#### Provided data:
---------------

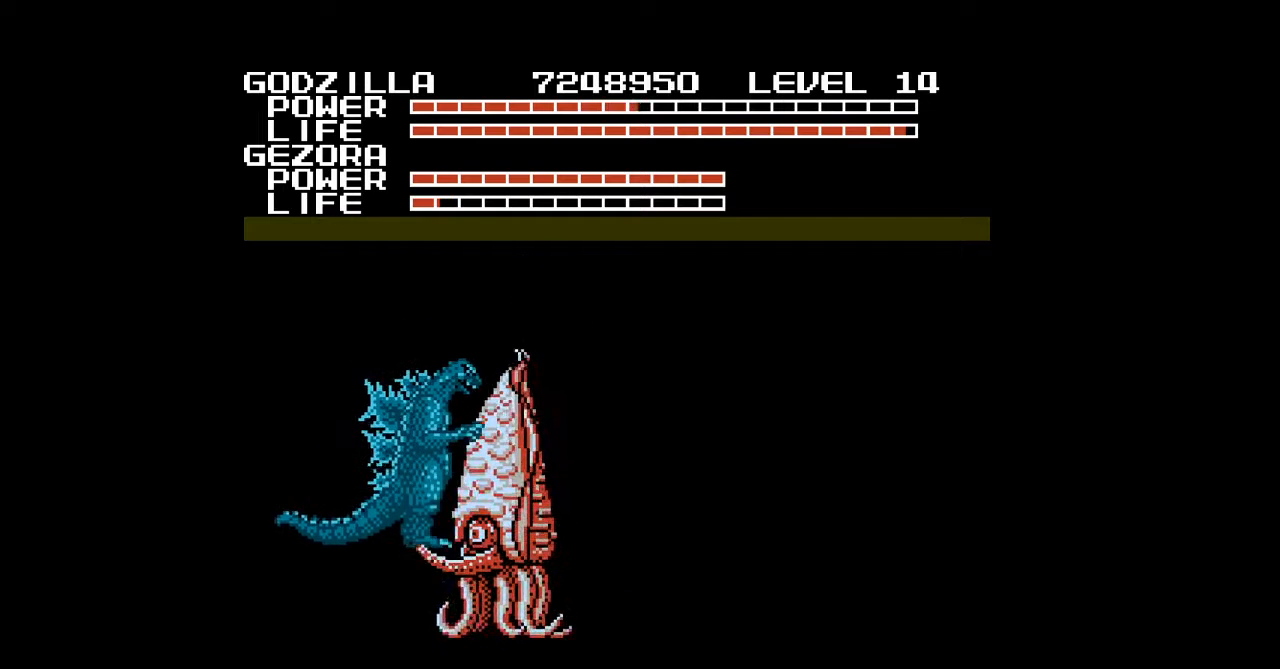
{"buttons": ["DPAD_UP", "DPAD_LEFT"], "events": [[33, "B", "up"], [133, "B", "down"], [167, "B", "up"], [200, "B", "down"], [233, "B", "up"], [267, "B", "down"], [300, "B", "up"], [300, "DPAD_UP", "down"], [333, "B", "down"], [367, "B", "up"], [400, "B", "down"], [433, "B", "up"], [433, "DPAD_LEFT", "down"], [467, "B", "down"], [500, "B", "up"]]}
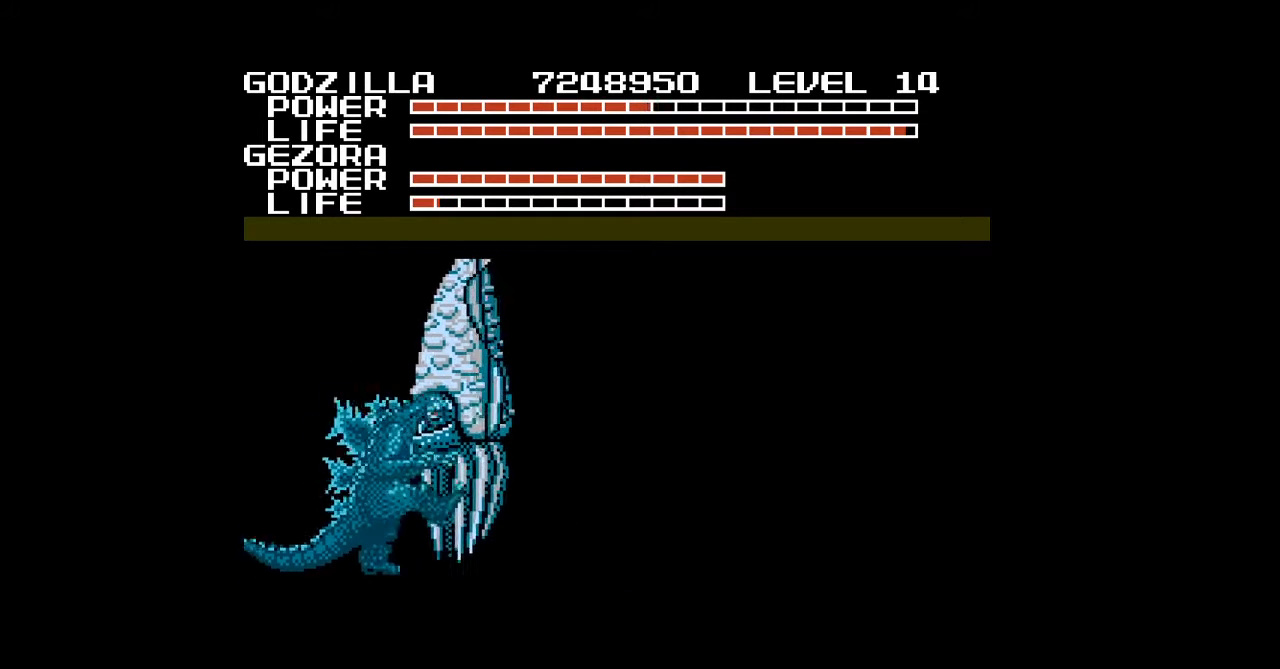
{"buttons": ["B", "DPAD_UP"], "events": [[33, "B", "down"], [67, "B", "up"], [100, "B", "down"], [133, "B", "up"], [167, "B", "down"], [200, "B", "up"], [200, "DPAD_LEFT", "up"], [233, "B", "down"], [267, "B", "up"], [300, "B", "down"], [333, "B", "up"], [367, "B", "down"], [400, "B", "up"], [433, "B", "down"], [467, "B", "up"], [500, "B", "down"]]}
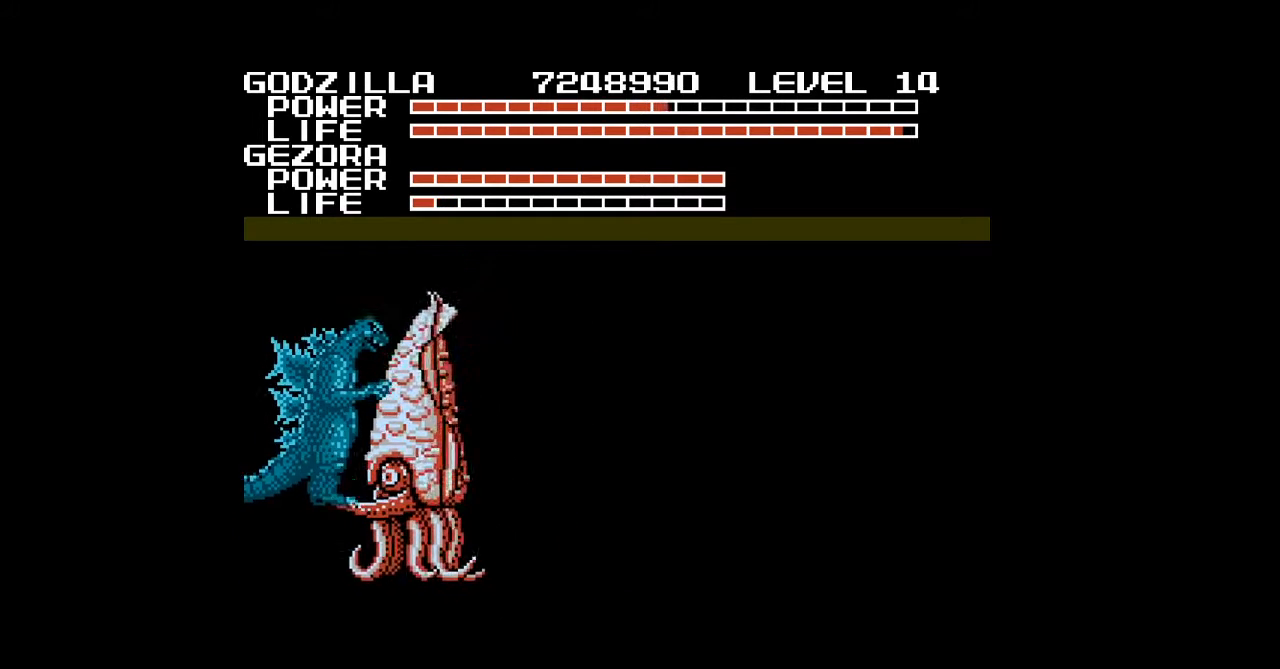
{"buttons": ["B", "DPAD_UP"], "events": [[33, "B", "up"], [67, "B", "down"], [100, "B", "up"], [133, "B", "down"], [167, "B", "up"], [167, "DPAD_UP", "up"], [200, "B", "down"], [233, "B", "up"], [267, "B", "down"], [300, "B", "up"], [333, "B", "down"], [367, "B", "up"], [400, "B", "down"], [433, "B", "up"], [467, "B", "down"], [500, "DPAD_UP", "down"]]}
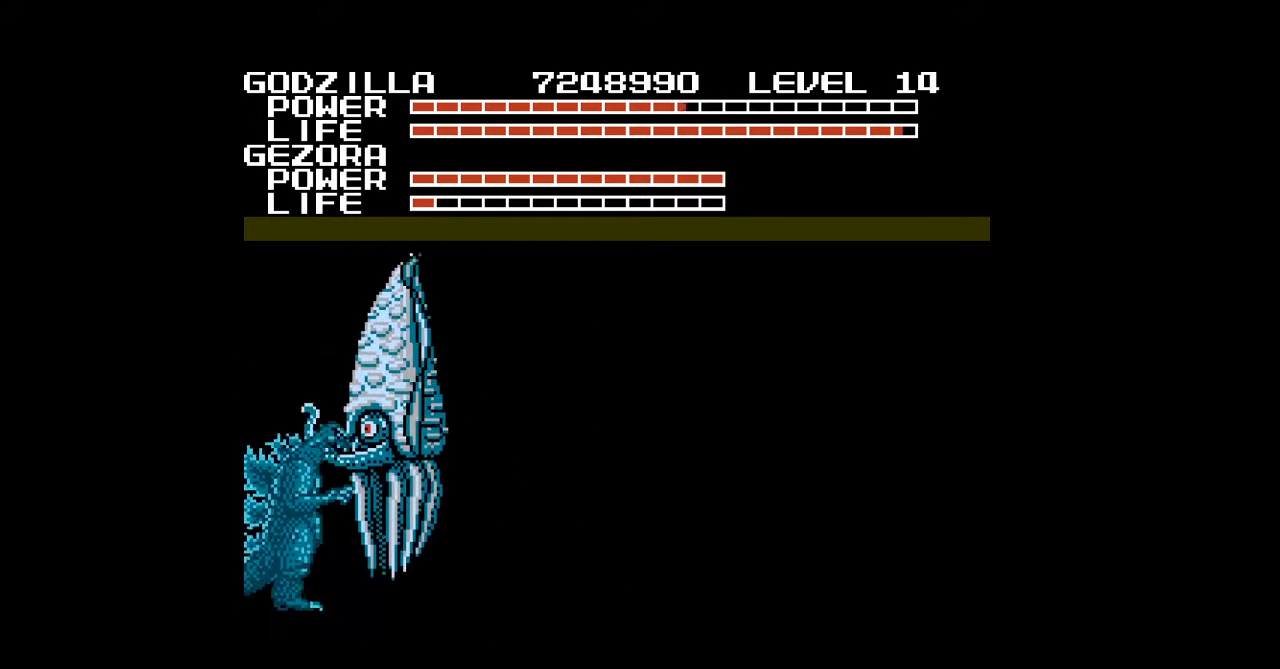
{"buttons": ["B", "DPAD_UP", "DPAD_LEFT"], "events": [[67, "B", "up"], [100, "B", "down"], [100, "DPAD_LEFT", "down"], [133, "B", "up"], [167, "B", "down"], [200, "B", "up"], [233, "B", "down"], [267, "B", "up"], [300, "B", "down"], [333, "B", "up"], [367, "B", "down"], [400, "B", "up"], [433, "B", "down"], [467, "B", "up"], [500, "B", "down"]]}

---------------

#### What to produce:
Pictures aside, retype the material exactly.

#### Output:
{"buttons": ["DPAD_UP", "DPAD_LEFT"], "events": [[33, "B", "up"], [133, "B", "down"], [167, "B", "up"], [200, "B", "down"], [233, "B", "up"], [267, "B", "down"], [300, "B", "up"], [300, "DPAD_UP", "down"], [333, "B", "down"], [367, "B", "up"], [400, "B", "down"], [433, "B", "up"], [433, "DPAD_LEFT", "down"], [467, "B", "down"], [500, "B", "up"]]}
{"buttons": ["B", "DPAD_UP"], "events": [[33, "B", "down"], [67, "B", "up"], [100, "B", "down"], [133, "B", "up"], [167, "B", "down"], [200, "B", "up"], [200, "DPAD_LEFT", "up"], [233, "B", "down"], [267, "B", "up"], [300, "B", "down"], [333, "B", "up"], [367, "B", "down"], [400, "B", "up"], [433, "B", "down"], [467, "B", "up"], [500, "B", "down"]]}
{"buttons": ["B", "DPAD_UP"], "events": [[33, "B", "up"], [67, "B", "down"], [100, "B", "up"], [133, "B", "down"], [167, "B", "up"], [167, "DPAD_UP", "up"], [200, "B", "down"], [233, "B", "up"], [267, "B", "down"], [300, "B", "up"], [333, "B", "down"], [367, "B", "up"], [400, "B", "down"], [433, "B", "up"], [467, "B", "down"], [500, "DPAD_UP", "down"]]}
{"buttons": ["B", "DPAD_UP", "DPAD_LEFT"], "events": [[67, "B", "up"], [100, "B", "down"], [100, "DPAD_LEFT", "down"], [133, "B", "up"], [167, "B", "down"], [200, "B", "up"], [233, "B", "down"], [267, "B", "up"], [300, "B", "down"], [333, "B", "up"], [367, "B", "down"], [400, "B", "up"], [433, "B", "down"], [467, "B", "up"], [500, "B", "down"]]}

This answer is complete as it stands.